-- Data under study follows --

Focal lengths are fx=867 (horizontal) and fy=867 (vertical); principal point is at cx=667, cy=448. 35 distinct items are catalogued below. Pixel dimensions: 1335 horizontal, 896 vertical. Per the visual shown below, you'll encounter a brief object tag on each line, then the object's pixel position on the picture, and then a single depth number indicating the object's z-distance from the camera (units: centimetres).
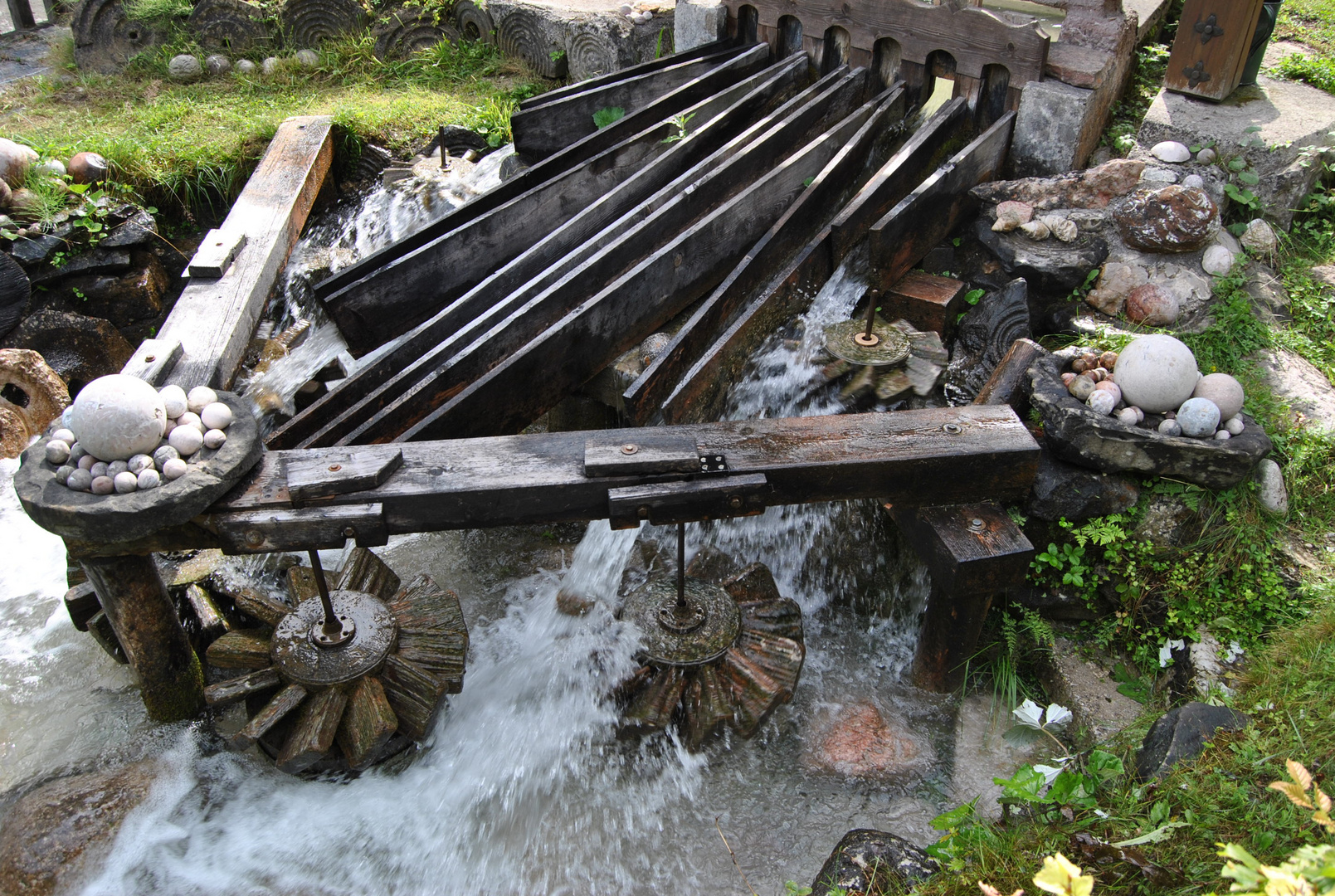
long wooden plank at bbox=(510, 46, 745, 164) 652
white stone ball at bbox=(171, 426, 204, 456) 317
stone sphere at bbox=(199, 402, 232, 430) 328
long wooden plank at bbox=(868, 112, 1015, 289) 473
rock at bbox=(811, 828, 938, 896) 298
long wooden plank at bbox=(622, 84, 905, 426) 410
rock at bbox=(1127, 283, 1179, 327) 463
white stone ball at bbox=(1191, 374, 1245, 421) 372
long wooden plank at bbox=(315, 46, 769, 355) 486
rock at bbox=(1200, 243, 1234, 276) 475
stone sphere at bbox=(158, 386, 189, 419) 328
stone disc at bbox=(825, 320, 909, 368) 444
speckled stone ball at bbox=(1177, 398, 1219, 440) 369
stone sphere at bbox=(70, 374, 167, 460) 302
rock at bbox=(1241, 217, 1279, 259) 495
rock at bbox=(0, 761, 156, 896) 346
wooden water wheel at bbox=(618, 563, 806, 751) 391
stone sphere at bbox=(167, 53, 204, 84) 905
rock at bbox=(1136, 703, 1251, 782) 291
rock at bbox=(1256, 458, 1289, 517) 387
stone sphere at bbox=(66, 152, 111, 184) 677
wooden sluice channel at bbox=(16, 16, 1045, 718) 327
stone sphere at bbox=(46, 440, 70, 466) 311
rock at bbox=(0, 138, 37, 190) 661
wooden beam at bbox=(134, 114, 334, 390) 486
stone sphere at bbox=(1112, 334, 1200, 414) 370
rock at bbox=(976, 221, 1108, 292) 484
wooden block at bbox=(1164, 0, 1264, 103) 504
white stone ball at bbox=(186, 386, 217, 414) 336
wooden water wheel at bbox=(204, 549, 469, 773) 371
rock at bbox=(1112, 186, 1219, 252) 474
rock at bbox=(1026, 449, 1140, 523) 390
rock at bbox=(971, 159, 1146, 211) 508
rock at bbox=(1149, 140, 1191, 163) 509
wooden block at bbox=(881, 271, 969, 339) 488
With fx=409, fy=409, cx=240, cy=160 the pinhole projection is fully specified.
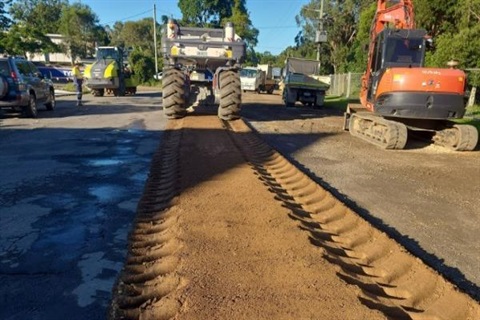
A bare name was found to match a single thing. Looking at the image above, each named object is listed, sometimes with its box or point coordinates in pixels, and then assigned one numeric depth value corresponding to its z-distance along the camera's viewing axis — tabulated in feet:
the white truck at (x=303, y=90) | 67.05
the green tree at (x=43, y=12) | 231.42
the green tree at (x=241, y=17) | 193.36
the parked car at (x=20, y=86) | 42.80
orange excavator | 30.48
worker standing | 59.21
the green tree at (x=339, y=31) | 162.60
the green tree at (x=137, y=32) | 296.10
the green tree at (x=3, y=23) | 94.63
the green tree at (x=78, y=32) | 229.04
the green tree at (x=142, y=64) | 142.20
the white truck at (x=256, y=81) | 117.39
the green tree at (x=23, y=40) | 105.52
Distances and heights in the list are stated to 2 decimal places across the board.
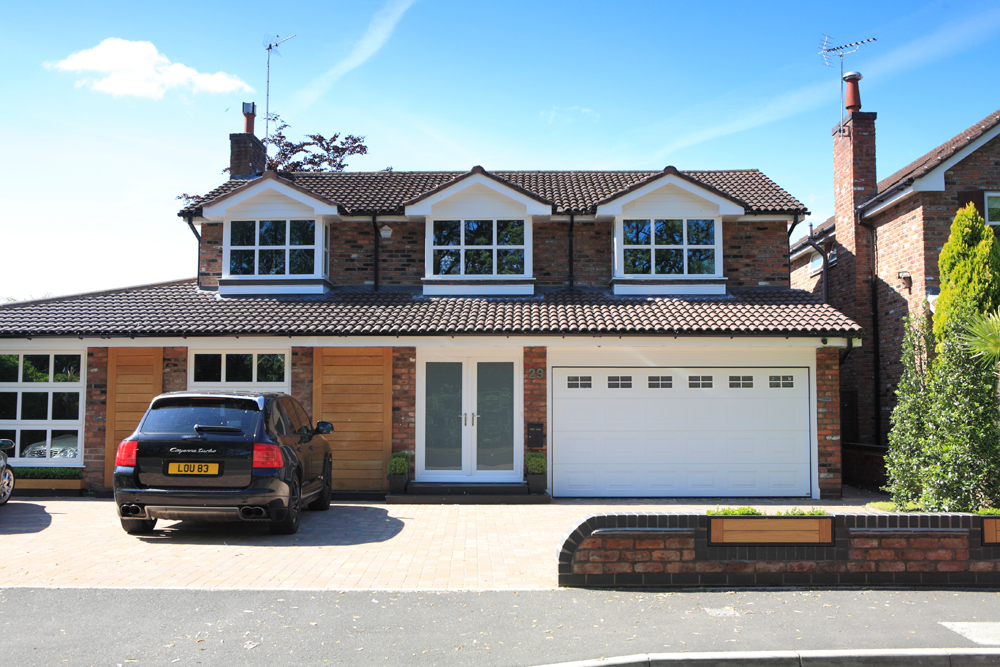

-- Data under study concluded --

## Your instructions
Return every line of the listing above where "point" appears.

## Reply to the task
Focal lengths are fx=867 (horizontal) and fy=867 (vertical); principal point is at cx=667, cy=448. 35 distinct items are catalogued below. Pixel dimensions: 1335 horizontal, 896 vertical. Per the visual shown below, you'll encounter a brief object tag on each line, then the object's pixel position on the picture, and then a single depth number indicating the object's z-distance from the camera (units: centimetres).
A bare name was found to match a single thing. Looking at the image above, each named object is listed, sometimes with its box or point coordinates in pixels, and then assigned one numeric depth value corresponding to its z-distance along the camera's viewing axis — tabulated in feet:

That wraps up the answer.